Innovation in Education – Cambridge Education
At Cambridge Education we are always looking for innovative ways to help our clients bring quality education to the poorest and most vulnerable children. In our programmes throughout Africa and Asia we are harnessing the power of technology to increase access to education. In South Sudan, an online database provides real-time information on girls’ school attendance which is linked to financial support for those girls. We use our expertise to seek out and nurture innovative practice and then provide the expertise and resources to bring those innovations to scale not always using technology. For example in Rwanda, we supported a project that trained parents to help their kids with early literacy and maths using activities in and around the house. 2015 was DFID’s year of innovation and learning. Here we present two UK aid funded programmes managed by Cambridge Education. Through ESSPIN, a major education programme in Nigeria we have introduced a number of pilots to reform basic education in Nigeria; Kayode Sanni the team leader explains why. The Islamiyya, Quranic and Tsangaya Education Project, called IQTE for short, targets marginalised street children in northern states with very little opportunity to receive formal education.
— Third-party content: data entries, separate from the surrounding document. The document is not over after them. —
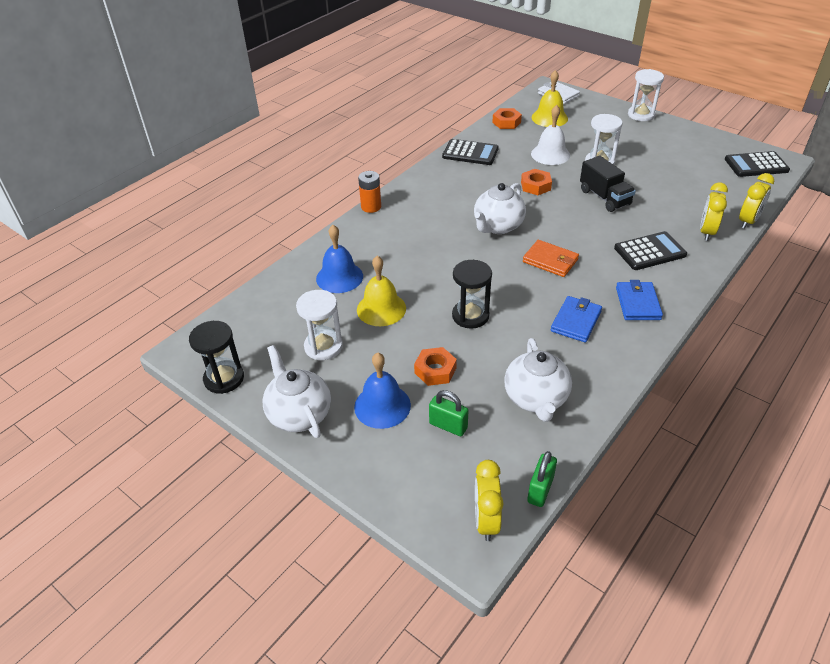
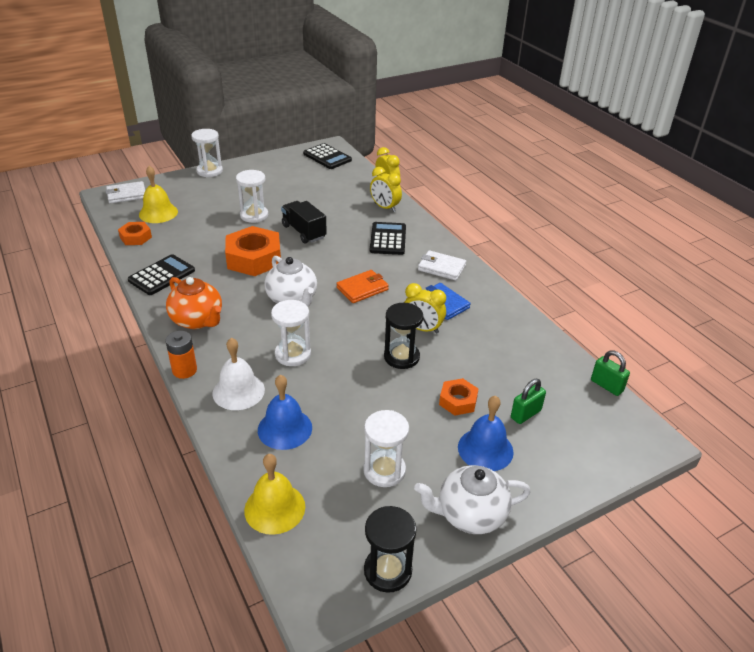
camera: 70 degrees left, 5 degrees down
yellow bell [357,256,406,326] -> yellow bell moved to [244,454,305,535]
yellow clock [475,460,503,541] -> yellow clock moved to [404,283,446,334]
white teapot [504,338,572,422] -> none
orange nut [521,169,552,195] -> orange nut [225,226,281,276], size x1.88
white bell [531,105,570,165] -> white bell moved to [213,338,265,410]
black truck [580,156,636,212] -> black truck turned 120 degrees counterclockwise [281,201,327,244]
blue wallet [616,280,663,320] -> white wallet [418,250,466,281]
black calculator [725,151,790,177] -> black calculator turned 60 degrees counterclockwise [303,143,352,169]
none -> orange teapot [166,277,222,329]
none -> white hourglass [271,300,311,366]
Cambridge Education works with northern state governments, traditional leaders, Quranic instructors and local community teachers to deliver an accelerated primary education curriculum to children in clustered learning centres. To date an estimated 27,000 children, 40% of them girls and nearly 1,000 Islamic schools have joined the programme. An average completion rate of 60% compares quite favourably with the public school sector. 97% of graduates from the first enrol cohort passed the official state transition exam into general secondary school. These very high transition rates validate the very important work that Cambridge Education is undertaking to reintegrate these marginalised children into the mainstream of society. In Bangladesh our team leader Sue Williamson explains how technology is improving the learning environment and empowering teachers and students. English in Action, funded by UK Aid, is an exciting innovative project that aims to promote economic growth through developing the English skills of over 25 million people. This is done through the use of mobile technology. Teachers are given SD cards which contain examples of good practices, these can be uploaded onto their mobile phones and then teachers can develop professionally by practicing those ideas in the classroom. Through this method English in Action has reached over 30,000 teachers, 90% of whom said it had an impact on the way that they teach. Just a few examples of some of the work that Cambridge Education is doing for one of its key clients; for the global goals to be achieved we expect there will be many more examples like these in the future.